Extract: "Almost 70% of those who are currently working or studying indicate that their ability to do so has been impacted to a great extent by having ME/CFS (Figure 8).
One respondent felt that ME/CFS had no impact on working or volunteering.
When asked to explain their response the respondents identified a number of themes in relation to ME/CFS and working or studying.
Those who were working indicated that they had to reduce or restrict the amount of duties they had at work or reduce the number of hours they worked in order to keep working.
In order to reduce hours or duties a number of respondents indicated that they had to change career paths or when looking for different work there were limited options that they felt comfortable doing “I have had to look for jobs based purely on logistics - they have had to be part-time, sedentary, and close to home to reduce travelling time”.

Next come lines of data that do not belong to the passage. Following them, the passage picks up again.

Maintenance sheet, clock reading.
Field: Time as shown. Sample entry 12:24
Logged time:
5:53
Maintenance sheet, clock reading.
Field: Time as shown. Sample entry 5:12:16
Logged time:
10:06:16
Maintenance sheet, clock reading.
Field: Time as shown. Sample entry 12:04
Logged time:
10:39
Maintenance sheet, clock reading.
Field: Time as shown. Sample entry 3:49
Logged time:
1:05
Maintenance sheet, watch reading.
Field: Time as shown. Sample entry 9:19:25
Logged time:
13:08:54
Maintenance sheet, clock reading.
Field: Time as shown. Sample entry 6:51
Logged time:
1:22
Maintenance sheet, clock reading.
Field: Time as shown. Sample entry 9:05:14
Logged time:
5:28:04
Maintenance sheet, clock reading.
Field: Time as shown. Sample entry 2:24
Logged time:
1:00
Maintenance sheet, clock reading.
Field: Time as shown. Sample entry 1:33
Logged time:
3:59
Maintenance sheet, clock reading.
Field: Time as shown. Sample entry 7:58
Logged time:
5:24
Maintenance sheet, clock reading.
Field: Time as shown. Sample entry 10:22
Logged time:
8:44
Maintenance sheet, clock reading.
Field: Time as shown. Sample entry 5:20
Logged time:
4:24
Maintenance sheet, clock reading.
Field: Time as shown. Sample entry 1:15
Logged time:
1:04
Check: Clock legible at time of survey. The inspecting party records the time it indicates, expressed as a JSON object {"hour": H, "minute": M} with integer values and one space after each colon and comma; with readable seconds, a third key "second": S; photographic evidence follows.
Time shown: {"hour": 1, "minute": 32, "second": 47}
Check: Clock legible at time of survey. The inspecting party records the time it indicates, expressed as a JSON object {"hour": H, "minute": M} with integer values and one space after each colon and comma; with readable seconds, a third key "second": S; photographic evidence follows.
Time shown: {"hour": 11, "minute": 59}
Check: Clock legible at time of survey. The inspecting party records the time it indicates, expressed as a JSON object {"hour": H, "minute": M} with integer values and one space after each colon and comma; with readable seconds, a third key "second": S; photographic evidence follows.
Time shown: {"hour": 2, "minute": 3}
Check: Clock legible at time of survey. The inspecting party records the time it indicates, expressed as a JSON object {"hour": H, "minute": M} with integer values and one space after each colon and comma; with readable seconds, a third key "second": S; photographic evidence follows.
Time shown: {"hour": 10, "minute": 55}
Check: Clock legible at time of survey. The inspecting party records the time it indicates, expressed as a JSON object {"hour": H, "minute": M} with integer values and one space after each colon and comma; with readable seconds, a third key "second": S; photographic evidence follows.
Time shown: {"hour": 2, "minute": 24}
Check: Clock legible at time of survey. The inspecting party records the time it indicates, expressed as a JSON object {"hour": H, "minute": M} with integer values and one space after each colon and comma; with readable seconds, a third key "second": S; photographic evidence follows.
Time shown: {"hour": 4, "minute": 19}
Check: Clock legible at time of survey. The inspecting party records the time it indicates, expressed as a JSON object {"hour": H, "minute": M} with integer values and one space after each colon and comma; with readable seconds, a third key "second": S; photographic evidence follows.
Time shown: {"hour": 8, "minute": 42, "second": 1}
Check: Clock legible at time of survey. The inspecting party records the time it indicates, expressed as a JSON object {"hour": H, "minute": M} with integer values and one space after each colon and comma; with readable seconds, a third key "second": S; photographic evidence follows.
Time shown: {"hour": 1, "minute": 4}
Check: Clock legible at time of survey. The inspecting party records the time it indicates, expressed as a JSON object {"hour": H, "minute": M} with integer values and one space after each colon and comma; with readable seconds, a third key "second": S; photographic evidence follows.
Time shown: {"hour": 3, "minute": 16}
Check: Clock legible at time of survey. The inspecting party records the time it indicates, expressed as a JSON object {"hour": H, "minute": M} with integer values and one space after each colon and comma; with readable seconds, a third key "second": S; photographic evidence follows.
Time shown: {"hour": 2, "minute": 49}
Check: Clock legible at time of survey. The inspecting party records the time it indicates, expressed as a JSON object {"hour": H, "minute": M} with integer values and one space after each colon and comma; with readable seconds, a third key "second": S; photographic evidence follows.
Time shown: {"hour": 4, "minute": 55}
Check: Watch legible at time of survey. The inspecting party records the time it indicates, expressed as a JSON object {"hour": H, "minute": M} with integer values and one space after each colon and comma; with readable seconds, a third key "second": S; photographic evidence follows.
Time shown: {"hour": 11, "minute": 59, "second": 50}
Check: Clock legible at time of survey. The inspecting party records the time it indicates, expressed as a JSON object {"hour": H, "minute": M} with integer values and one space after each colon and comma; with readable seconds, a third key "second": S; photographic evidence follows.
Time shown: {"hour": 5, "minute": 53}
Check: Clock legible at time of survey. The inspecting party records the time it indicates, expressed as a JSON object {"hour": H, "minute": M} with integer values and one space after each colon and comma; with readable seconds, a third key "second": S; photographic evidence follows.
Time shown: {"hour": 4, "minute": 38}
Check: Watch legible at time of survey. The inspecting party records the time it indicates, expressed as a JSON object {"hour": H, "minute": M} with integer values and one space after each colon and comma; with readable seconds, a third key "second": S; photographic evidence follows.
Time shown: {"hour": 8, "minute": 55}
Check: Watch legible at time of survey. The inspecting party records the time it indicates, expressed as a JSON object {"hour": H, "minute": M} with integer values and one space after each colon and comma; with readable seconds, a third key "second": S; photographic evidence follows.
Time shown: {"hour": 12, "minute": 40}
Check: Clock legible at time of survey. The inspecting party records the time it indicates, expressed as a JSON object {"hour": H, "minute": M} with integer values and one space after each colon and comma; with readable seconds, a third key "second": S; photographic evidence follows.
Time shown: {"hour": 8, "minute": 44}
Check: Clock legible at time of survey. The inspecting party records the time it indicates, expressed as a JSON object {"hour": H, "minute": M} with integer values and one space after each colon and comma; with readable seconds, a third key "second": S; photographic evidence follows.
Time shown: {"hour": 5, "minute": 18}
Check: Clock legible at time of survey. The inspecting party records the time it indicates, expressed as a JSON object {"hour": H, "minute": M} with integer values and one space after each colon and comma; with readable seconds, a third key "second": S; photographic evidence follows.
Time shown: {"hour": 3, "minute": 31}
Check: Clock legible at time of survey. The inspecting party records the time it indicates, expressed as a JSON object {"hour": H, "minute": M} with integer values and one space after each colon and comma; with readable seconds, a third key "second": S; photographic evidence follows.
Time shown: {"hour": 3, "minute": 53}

Early retirement among workers was also common; many indicated that it was their only option “I took ill-health retirement due to ME/CFS at the age of 48, after more than seven years of struggling to work part-time with the illness”.
The effects of ME/CFS such as brain fog and concentration problems were common issues that had an impact on both the people who worked and those that studied “I just can't find the right way of explaining things because of brain fog and this results in having to do more work”.
Students also had to reduce hours of study, ‘drop’ subjects and stop participating in other activities in order to remain studying “Have had to drop subjects at school.
Little contact with friends, no outside activities with friends”.
Another dominant theme among the students is that they feel that they cannot achieve the marks they should if they were not living with ME/CFS “Know my VCE result won't be as good as what i was planning on getting” or they feel worried or unsure about what type of career they can have in the future '…worry about the future holds for a career'."